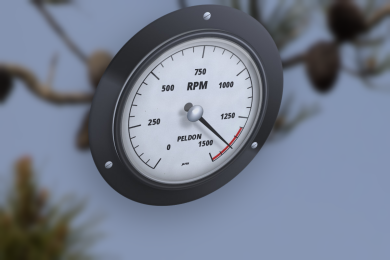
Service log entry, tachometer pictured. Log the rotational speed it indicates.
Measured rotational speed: 1400 rpm
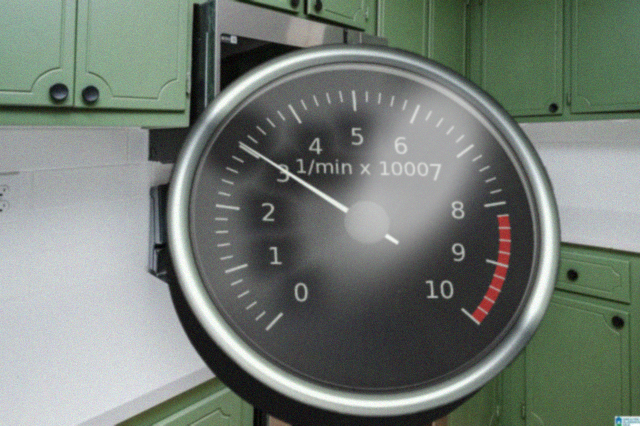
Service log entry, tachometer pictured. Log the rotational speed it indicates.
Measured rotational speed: 3000 rpm
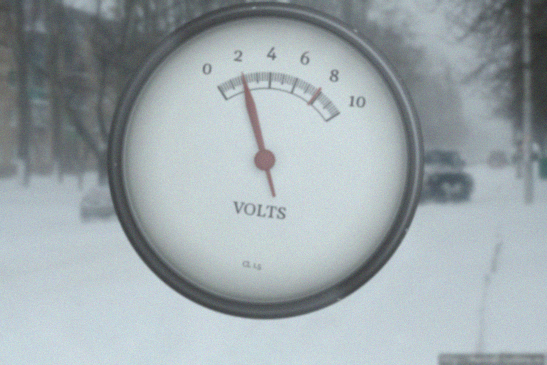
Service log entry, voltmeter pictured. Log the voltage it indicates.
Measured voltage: 2 V
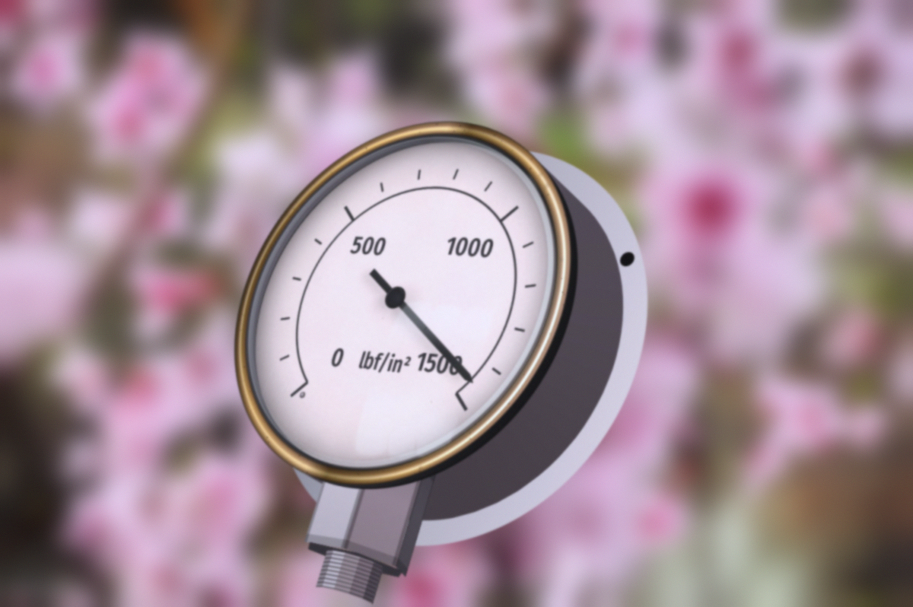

Your objective |
Give the lines above as a Markdown table with the columns Row and Line, numbering each line and skipping blank ones. Leave the pictures out of the table.

Answer space |
| Row | Line |
|---|---|
| 1 | Service log entry, tachometer pictured. Log the rotational speed it indicates. |
| 2 | Measured rotational speed: 1400 rpm |
| 3 | Service log entry, tachometer pictured. Log the rotational speed it indicates. |
| 4 | Measured rotational speed: 3000 rpm |
| 5 | Service log entry, voltmeter pictured. Log the voltage it indicates. |
| 6 | Measured voltage: 2 V |